Thank you! I'm so sorry you're going through some of this too but I think you're doing well to overcome even some of it. The way I got over the derealisationwas to just stop thinking of it. I know it sounds simple and it is and it isn't but it actually worked. The more you think of it the more it feeds the anxiety and it just gets worse. It was hard at first not to think of it when I went to certain places it always happened in.
the other thing that helped was meeting a new doctor who understood.
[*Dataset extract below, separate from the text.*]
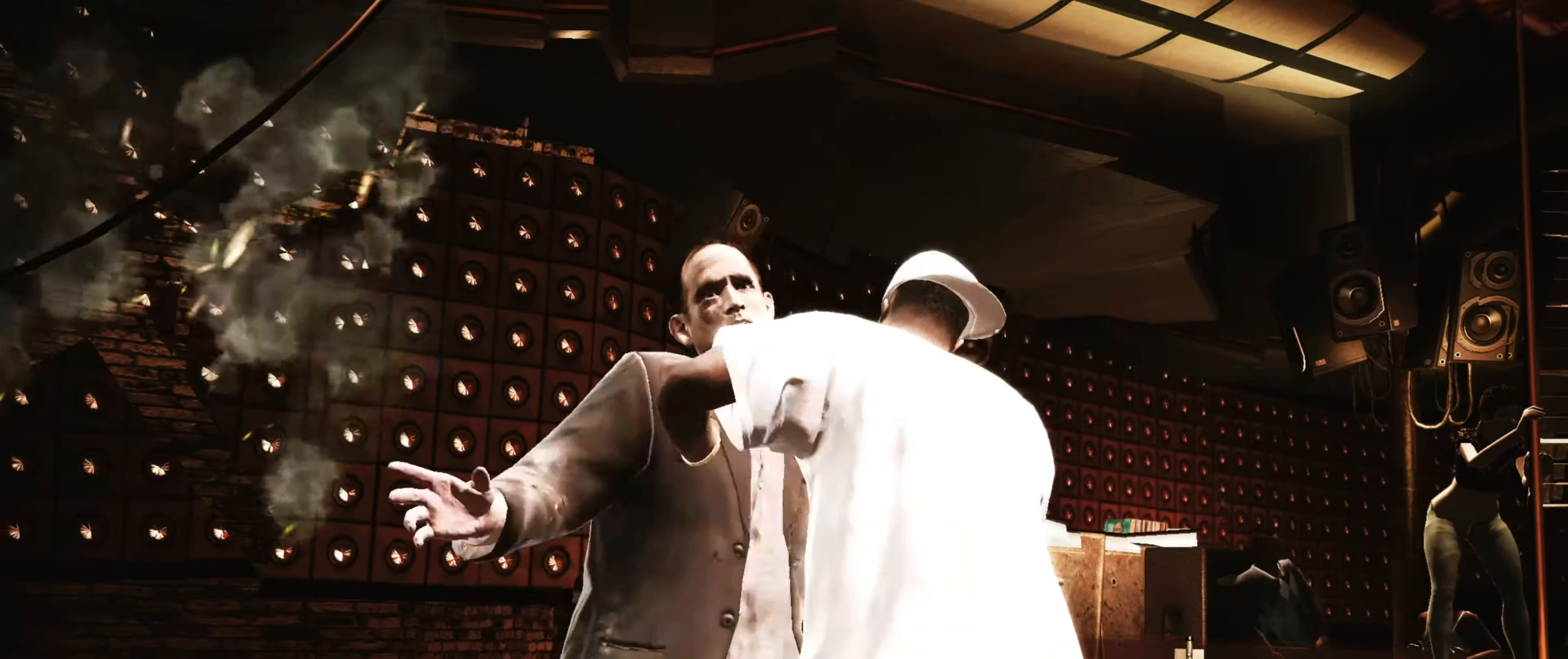
{"buttons": [], "left_stick": "center", "right_stick": "center", "events": [[284, "left_stick", "down-right"], [450, "left_stick", "center"]]}
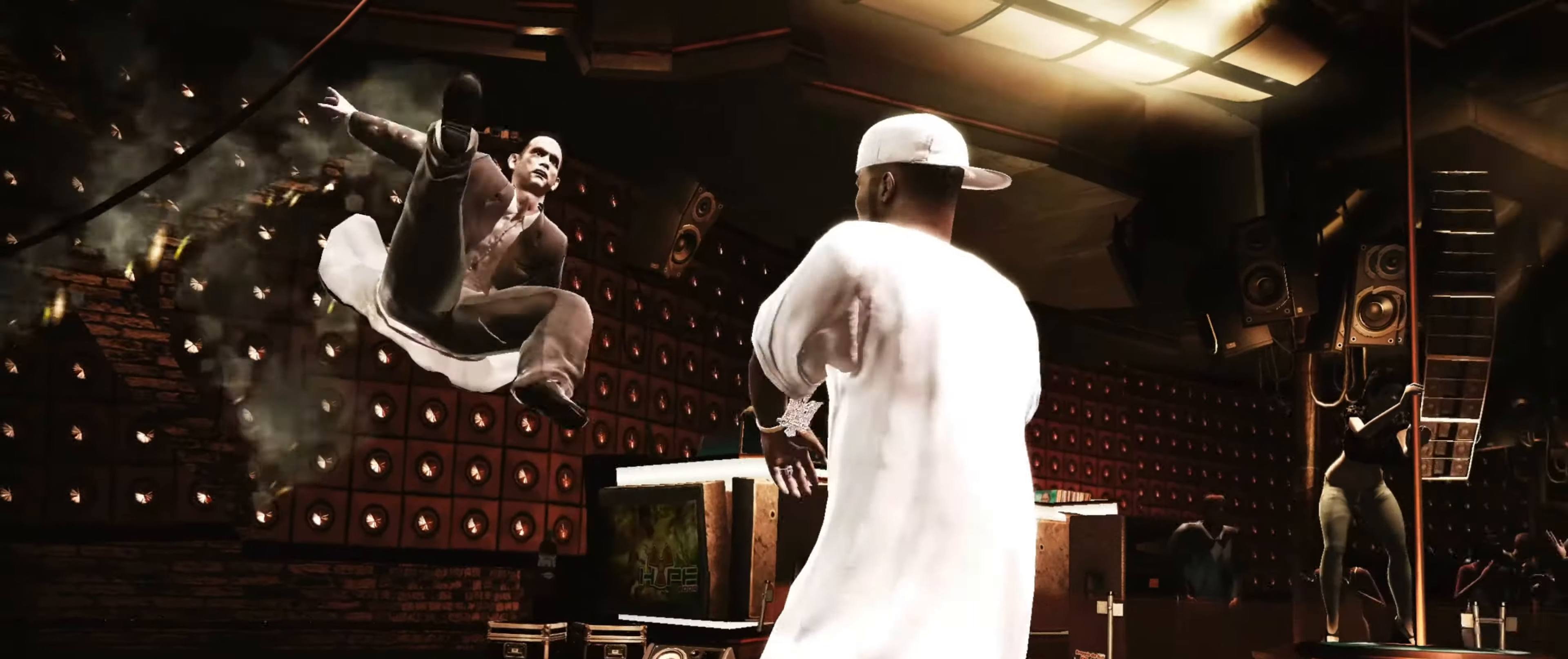
{"buttons": [], "left_stick": "center", "right_stick": "center", "events": []}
I'm not saying she ever experienced it cos I don't know, but she just seemed to get it, you know? And that helped so much cos no one I'd ever met before did. She also told me that although it's uncomfortable and unpleasant, it can't actually harm or kill you. So I just kept reminding myself of that. I literally haven't had it happen once this year, which is amazing. The thing is that even when I wasn't actually feeling unreal, I was so worried and terrified that it would start again, that I never had a moments peace in my mind.
another thing that kept me going was to focus on the times when it wasn't there and when you felt ok. I still remember one particular night, and it might sound silly, but I was say with my parents watching American idol, but it was like one night that I felt good and enjoyed myself, so I'd just think of that when it was there again and it re minded me that I can still have good times. It maybe sounds weird but it helped me.
i really feel for you and hope you get through all this too. Thank you for your reply and best of luck.